I also have a blog announcement of it if you just want to see some screenshots up front before deciding to dig in: [2]

[2] https://whatisnuclear.com/news/2025-02-03-declassified-nucle...

webdoodle•8mo ago
The engine to one of these atomic airplanes is on display at Idaho National Labs, near Sun Valley, Idaho.
acidburnNSA•8mo ago
Two of them actually! Those are HTRE-1/2 and HTRE-3 mentioned in the transcript, (and shown back in the day here [1]). HTRE-1 was disassembled and turned into HTRE-2 which is why you only see two of them now.

[1] https://youtu.be/V-8q8INxQEY?t=372

waffletower•8mo ago
Thunderbirds are go!
petalmind•8mo ago
Here are some scans from a 1957 Soviet book on nuclear aircraft:

https://xplanes.tumblr.com/post/30938386375/from-the-cover-o...

https://xplanes.tumblr.com/post/30941448265/from-nuclear-pow...

https://xplanes.tumblr.com/post/30944519719/from-nuclear-pow...

https://xplanes.tumblr.com/post/30947450568/from-nuclear-pow...

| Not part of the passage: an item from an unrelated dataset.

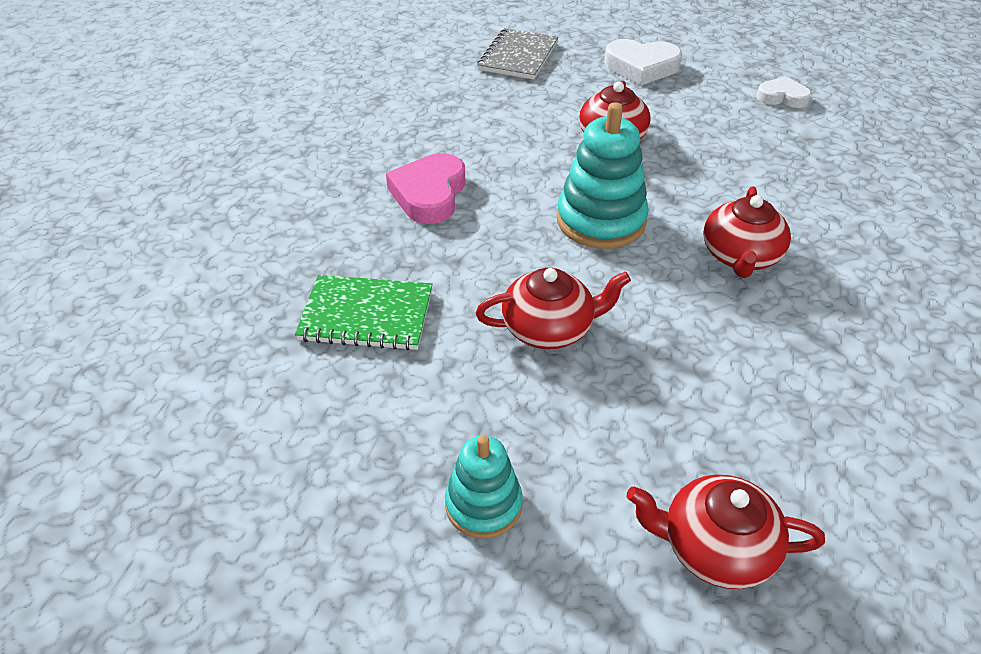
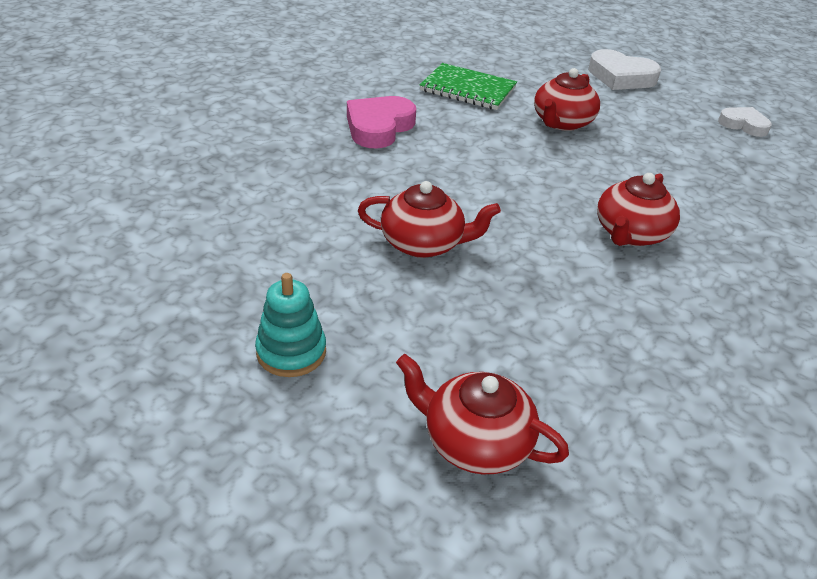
camera: 15 degrees right, 5 degrees down
green notebook [295,275,433,351] -> green notebook moved to [420,63,517,110]
grey notebook [477,28,558,80] -> none
turquoise stacking toy [557,102,649,249] -> none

https://xplanes.tumblr.com/post/30952419021/from-nuclear-pow...

glimshe•8mo ago
Beyond SpaceX, do we still work on crazy futuristic stuff like this and things such as windowed user interfaces (which was very futuristic at one point)?
preisschild•8mo ago
> Beyond SpaceX, do we still work on crazy futuristic stuff like this

Yes, NASA&DARPA wanted to revive nuclear thermal propulsion and Lockheed Martin&BWXT were already building a demonstrator rocket for an in-space demo, but the Trump admin axed the funding...

https://en.wikipedia.org/wiki/Demonstration_Rocket_for_Agile...

t1234s•8mo ago
I remember seeing an interview with UFO researcher Stanton Freedman and he claimed he worked on nuclear airplane projects.
loph•8mo ago
This is related.

https://en.wikipedia.org/wiki/Georgia_Nuclear_Aircraft_Labor...

my understanding is that the area is still a bit "hot" with radiation.